In der russischen Revolution und dem folgenden Bürgerkrieg gab es viele Situationen, wo alles auf dem Spiel stand. Kronstadt aber war das letzte große Aufbäumen basisdemokratisch gesinnter, antikapitalistischer RevolutinärInnen gegen die bolschewistische Diktatur, in der der Stalinismus schon angelegt war. In Kronstadt wurde das Kapitel des bolschewistischen Totalitarismus aufgeschlagen, das von nun an mit Verrat und Blut geschrieben wurde und in unseren Tagen folgerichtig in den Pakt mit Russlands Faschisten führte. Der Glaube an die unfehlbare Partei, von der alles abhänge, die alles wisse, und die daher jedes Recht auf jedes Mittel habe, war ein gefährlicher und katastrophaler Trugschluß, der jeden revolutionären Enthusiasmus, jeden Funken Freiheit vernichtete und in dem der Same für den Untergang des Sowjetimperiums schon gelegt war.

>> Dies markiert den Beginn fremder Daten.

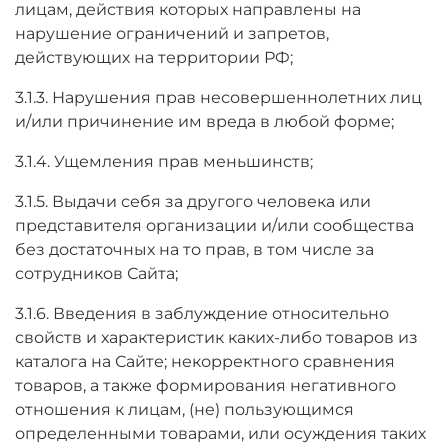
лицам, действия которых направлены на
нарушение ограничений и запретов,
действующих на территории РФ;
3.1.3. Нарушения прав несовершеннолетних лиц
и/или причинение им вреда в любой форме;
3.1.4. Ущемления прав меньшинств;
3.1.5. Выдачи себя за другого человека или
представителя организации и/или сообщества
без достаточных на то прав, в том числе за
сотрудников Сайта;
3.1.6. Введения в заблуждение относительно
свойств и характеристик каких-либо товаров из
каталога на Сайте; некорректного сравнения
товаров, а также формирования негативного
отношения к лицам, (не) пользующимся
определенными товарами, или осуждения таких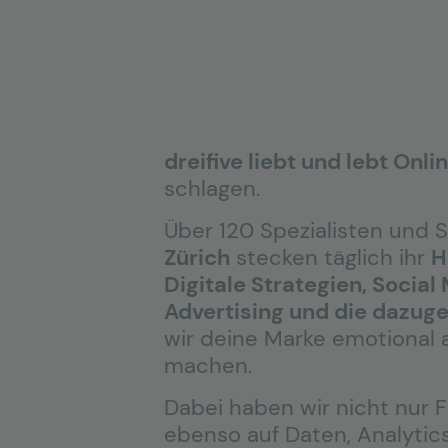
dreifive liebt und lebt Onl
schlagen.
Über 120 Spezialisten und 
Zürich
stecken täglich ihr
H
Digitale Strategien, Socia
Advertising und die dazuge
wir deine Marke emotional a
machen.
Dabei haben wir nicht nur F
ebenso auf Daten, Analytic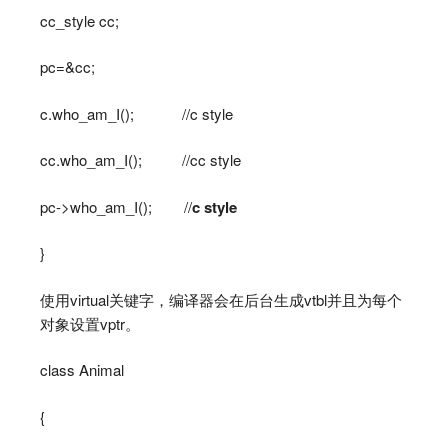
cc_style cc;
pc=&cc;
c.who_am_I(); //c style
cc.who_am_I(); //cc style
pc->who_am_I(); //
c style
}
使用virtual关键字，编译器会在后台生成vtbl并且为每个
对象设置vptr。
class Animal
{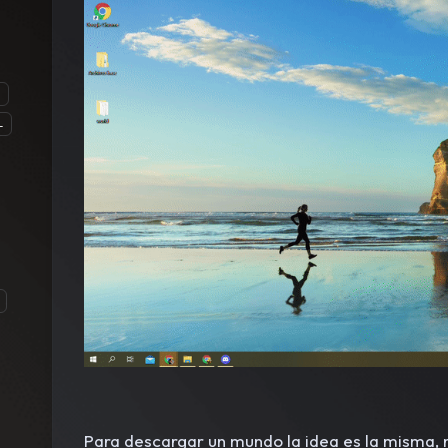
L
Para descargar un mundo la idea es la misma,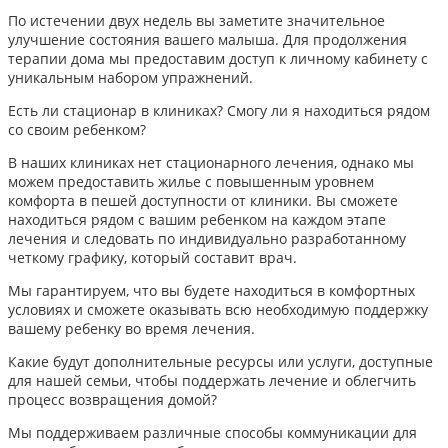
По истечении двух недель вы заметите значительное
улучшение состояния вашего малыша. Для продолжения
терапии дома мы предоставим доступ к личному кабинету с
уникальным набором упражнений.
Есть ли стационар в клиниках? Смогу ли я находиться рядом
со своим ребенком?
В наших клиниках нет стационарного лечения, однако мы
можем предоставить жилье с повышенным уровнем
комфорта в пешей доступности от клиники. Вы сможете
находиться рядом с вашим ребенком на каждом этапе
лечения и следовать по индивидуально разработанному
четкому графику, который составит врач.
Мы гарантируем, что вы будете находиться в комфортных
условиях и сможете оказывать всю необходимую поддержку
вашему ребенку во время лечения.
Какие будут дополнительные ресурсы или услуги, доступные
для нашей семьи, чтобы поддержать лечение и облегчить
процесс возвращения домой?
Мы поддерживаем различные способы коммуникации для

Die "Diktatur der Arbeiterklasse" führte in die die rote Inquisition, war die Diktatur der Partei, ihrer Bürokratie und der gerade führenden Machtclique in ihr über "die Arbeiterklasse", und somit immanent faschistoid. "Ohne Freiheit ist der Sozialismus eine Kaserne!" Der Russe Bakunin wußte wovon er sprach, als er weiter sagte: "Ich hasse den Kommunismus, denn er ist die Verneinung jeder Freiheit!" Wie sehr hat er gegen Marx, Lenin und alle ihre Adepten Recht behalten. Wie sehr hatten die KronstädterInnen recht zu revoltieren.

"Nur in einem Sinne bleibt die UdSSR die größte Hoffnung der Menschen unserer Zeit: und zwar, weil das russische Proletariat noch nicht sein letztes Wort gesprochen hat."